Background for the audit
Pursuant to the award letter from the Ministry of Labour and Social Inclusion (AID), the PSA is to set the standards for and follow up to ensure that the players in the petroleum industry maintain a high level of health, safety, environment and emergency preparedness, and thereby contribute to creating the greatest possible values for society at large.

The PSA shall also contribute to reducing the risk level in the petroleum activities by following up to ensure that the players facilitate technical and operational integrity and the interplay between people, technology and organization in HSE-critical systems.

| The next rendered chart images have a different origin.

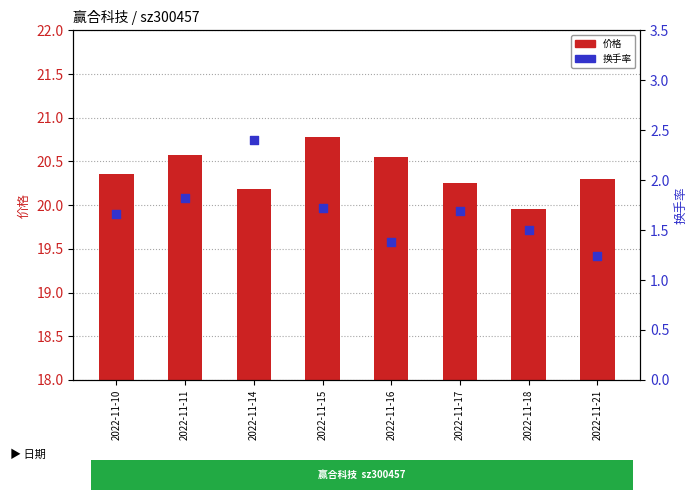

Is the value of 换手率 at 2022-11-11 greater than the value of 价格 at 2022-11-14?

No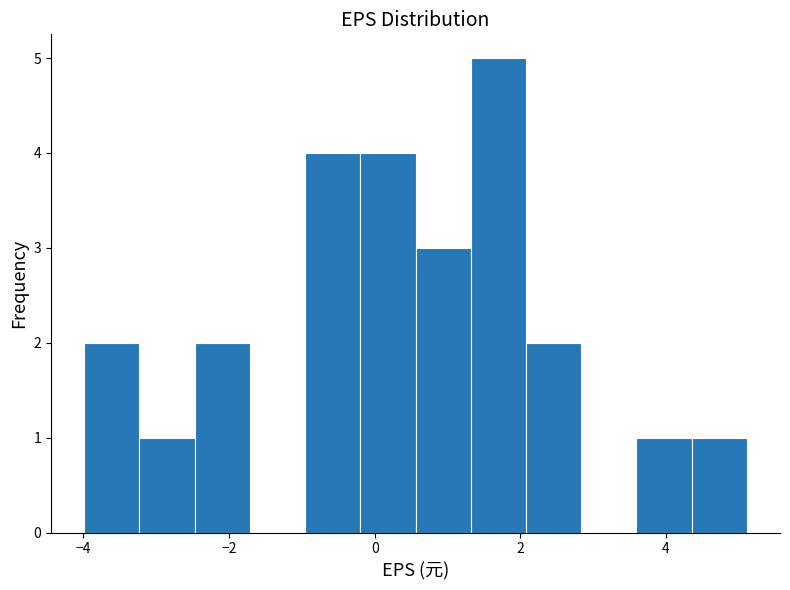

Read against the x-axis, roughly where is the centre of the tallest bar?

1.6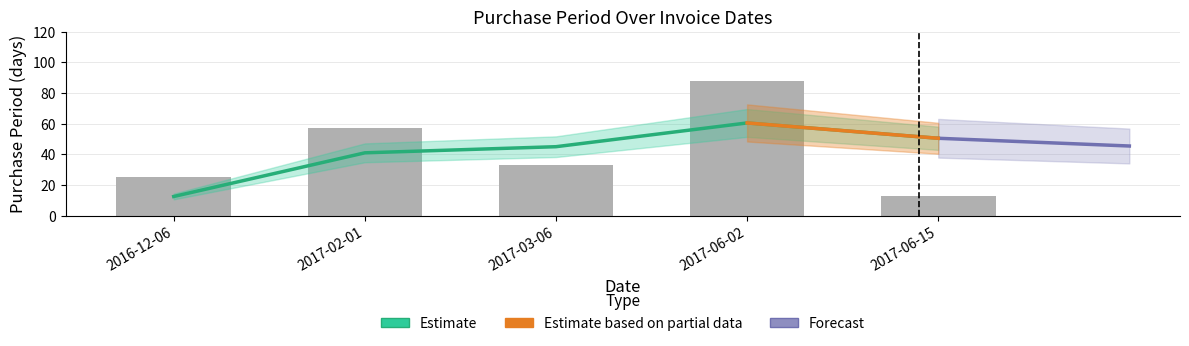

What is the approximate value at 2017-06-02?

88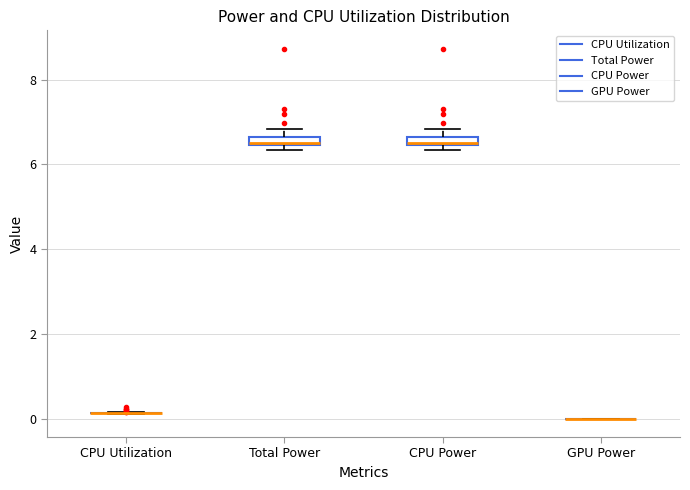

Where is the upper edge of the box for CPU Power on the y-axis? The values are not printed on the chart, so give them approximately, as read against the axis.

6.6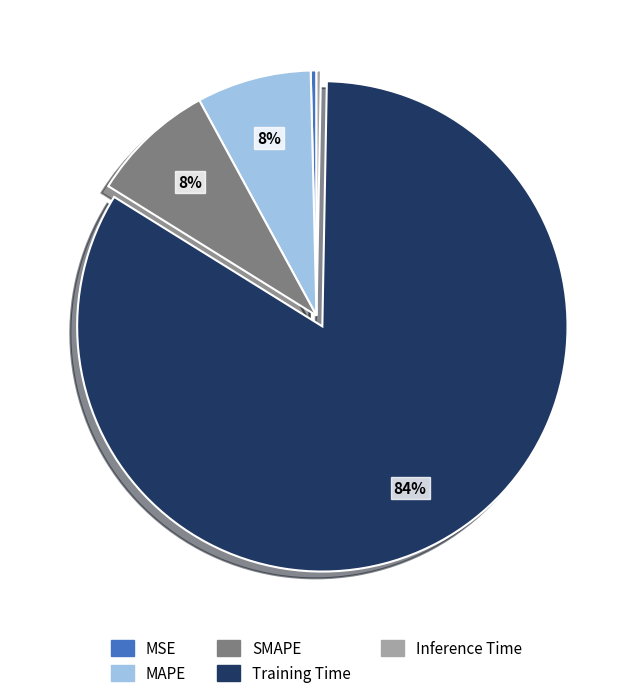

Count the number of slices in the pie.

5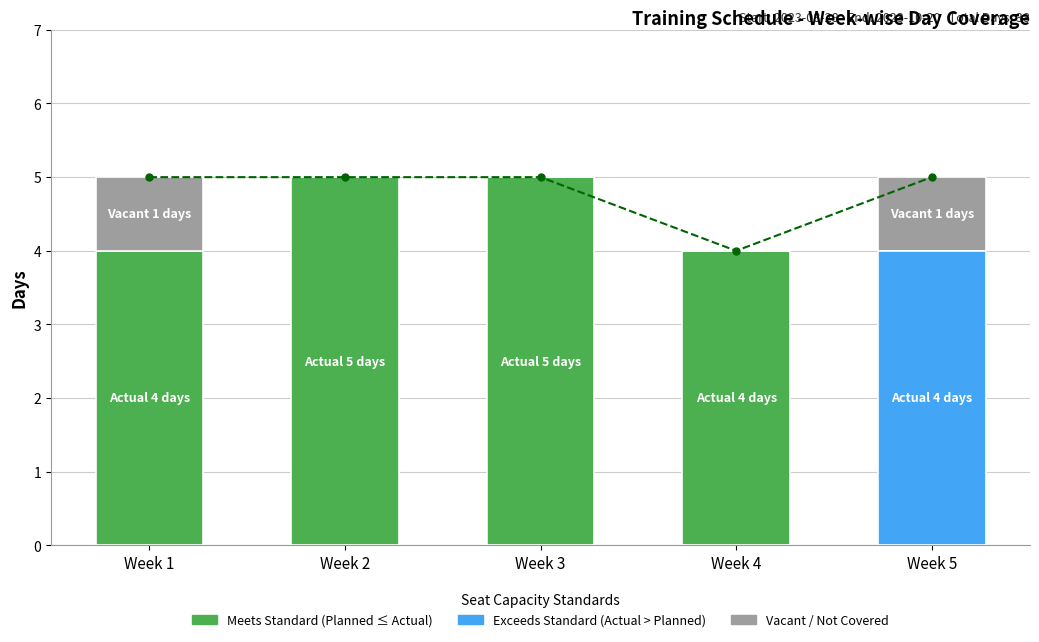

Where is Actual (Meets Standard) nearest to the value 4?

Week 1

Another performance measure for the PSA is to follow up to ensure that the players safeguard their responsibilities to manage the activities. Emergency preparedness makes up key parts of the technical, operational and organizational barrier elements, and safeguarding these properly is important for maintaining an acceptable risk level.

Purpose of the audit
The PSA wanted to verify that Pertra can handle a hazard and accident situation according to the prevailing emergency preparedness plans, its own performance requirements and the authorities' requirements and expectations; where second-line preparedness is managed by AGR Ability Group/ Drilling Production Technology (AGR/DPT) at Skøyen, while Pertra's third-line preparedness is located in Trondheim.

Result of the audit
Subsequent to the exercise, it is the PSA's general impression that Pertra handled the exercise's hazard and accident situation in accordance with the prevailing emergency preparedness plans, its own performance requirements as well as the authorities' requirements and expectations.

A realistic exercise scenario was set up which systematically led the emergency response organization through the five emergency preparedness phases.

During the exercise, Pertra focused on rescue of personnel and the well situation. These are sensible focus areas, in the opinion of the PSA.

The incident was a collision/contact between the supply vessel and the facility. In the PSA's opinion, Petra had little focus on this specific incident as regards the damage incurred by the vessel and the facility and the consequences of this damage. Nor were alternative scenarios considered, such as deliberate impact, although this was a vessel on a collision course and the weather was good.